Getting Back on Track: Aligning State Transportation Policy with Climate Change Goals

A new report by NRDC and Smart Growth America analyzes each state’s transportation policies and evaluates how they support efforts to reduce GHG emissions.  The report can be found on both the NRDC and Smart Growth America websites.
NRDC describes the criteria for evaluating state policies to reduce emissions from that transportation sector as follows:
“This analysis evaluates each state based on 17 policy and spending criteria that have been compared by expert analysis to achieve transportation sector greenhouse gas reductions. States can also implement these criteria independent of local or federal action and each criterion has successfully been adopted in one or more states. The selected evaluation criteria fall into three categories:

  • Infrastructure Policies — These are policies that result in specific changes to transportation infrastructure projects and associated land use patterns, or that change the way people use infrastructure through pricing and other incentives. This category evaluates a state’s overall policy framework, including how it uses innovative policy tools to improve transportation system efficiency while reducing its climate impact.
  • Investments Decisions — This category of evaluation criteria tests the degree to which states support their overall policy intentions with corresponding investment decisions. Do states direct their transportation dollars in ways that support and promote low-carbon transportation?

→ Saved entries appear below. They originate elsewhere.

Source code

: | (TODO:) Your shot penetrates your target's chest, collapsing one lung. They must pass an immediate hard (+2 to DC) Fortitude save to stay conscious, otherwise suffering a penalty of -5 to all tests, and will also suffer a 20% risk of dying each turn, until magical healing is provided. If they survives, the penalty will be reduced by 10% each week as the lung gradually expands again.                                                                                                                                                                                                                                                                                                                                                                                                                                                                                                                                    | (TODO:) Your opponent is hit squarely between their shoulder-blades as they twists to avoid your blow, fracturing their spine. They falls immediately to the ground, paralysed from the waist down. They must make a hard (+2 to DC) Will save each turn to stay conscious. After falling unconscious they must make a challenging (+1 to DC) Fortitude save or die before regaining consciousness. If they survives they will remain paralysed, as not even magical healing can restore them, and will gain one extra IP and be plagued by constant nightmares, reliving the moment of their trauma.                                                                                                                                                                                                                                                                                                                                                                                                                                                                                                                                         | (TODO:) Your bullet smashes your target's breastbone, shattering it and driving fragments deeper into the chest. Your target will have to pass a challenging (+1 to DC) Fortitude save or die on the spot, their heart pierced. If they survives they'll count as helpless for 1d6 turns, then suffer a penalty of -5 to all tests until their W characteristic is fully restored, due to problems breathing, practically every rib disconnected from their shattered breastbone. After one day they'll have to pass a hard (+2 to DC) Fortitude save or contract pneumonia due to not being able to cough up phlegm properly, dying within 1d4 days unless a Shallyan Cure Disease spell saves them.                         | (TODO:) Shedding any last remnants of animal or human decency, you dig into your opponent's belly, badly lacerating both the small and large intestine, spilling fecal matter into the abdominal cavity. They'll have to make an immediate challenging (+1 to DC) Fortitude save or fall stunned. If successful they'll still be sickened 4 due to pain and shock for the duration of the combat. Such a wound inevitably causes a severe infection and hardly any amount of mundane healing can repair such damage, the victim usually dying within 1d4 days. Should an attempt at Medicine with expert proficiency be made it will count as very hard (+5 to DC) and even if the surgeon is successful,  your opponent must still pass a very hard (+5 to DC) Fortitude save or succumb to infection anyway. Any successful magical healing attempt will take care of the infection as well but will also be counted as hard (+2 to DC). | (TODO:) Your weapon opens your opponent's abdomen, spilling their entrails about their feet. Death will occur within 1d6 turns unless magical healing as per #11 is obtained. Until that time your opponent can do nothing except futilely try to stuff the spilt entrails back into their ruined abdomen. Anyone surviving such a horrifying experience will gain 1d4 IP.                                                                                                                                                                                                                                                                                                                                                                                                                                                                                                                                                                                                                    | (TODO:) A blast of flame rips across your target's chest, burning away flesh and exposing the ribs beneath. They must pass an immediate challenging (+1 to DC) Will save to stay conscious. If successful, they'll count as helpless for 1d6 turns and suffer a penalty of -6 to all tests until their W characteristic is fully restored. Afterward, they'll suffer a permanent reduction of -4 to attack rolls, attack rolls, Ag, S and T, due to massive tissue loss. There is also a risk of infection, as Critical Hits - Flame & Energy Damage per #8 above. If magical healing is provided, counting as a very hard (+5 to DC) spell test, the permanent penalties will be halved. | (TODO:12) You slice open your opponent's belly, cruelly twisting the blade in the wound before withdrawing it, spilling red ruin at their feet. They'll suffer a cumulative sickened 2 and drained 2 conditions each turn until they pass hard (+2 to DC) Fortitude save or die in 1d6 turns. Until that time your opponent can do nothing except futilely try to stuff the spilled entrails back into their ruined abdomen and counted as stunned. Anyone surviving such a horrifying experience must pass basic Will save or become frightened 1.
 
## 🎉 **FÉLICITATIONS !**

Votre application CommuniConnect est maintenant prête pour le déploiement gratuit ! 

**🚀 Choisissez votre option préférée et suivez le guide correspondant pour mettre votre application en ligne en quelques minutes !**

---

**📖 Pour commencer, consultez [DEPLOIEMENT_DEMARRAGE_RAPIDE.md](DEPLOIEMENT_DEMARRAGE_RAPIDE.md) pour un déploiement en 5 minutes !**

The investment criteria look at such things as whether a state takes advantage of the programmatic flexibility of federal funds, uses state funds to invest in cleaner transportation projects, and maintains its existing assets in a state of good repair. These criteria are used to evaluate the state’s overall performance in implementation and support of lower carbon transportation policies.
  • Touchstone Policies — These policies show the depth of a state’s intention to reduce transportation sector emissions. Examples of touchstone policies include establishing a statewide VMT reduction target or adopting stringent carbon emission standards for vehicles. Having these policies on their own may not directly reduce greenhouse gas emissions or affect infrastructure decisions, but they are important indicators of the level of recognition by a state that transportation policies affect greenhouse gas emissions, and the commitment of the state to reducing emissions from transportation.”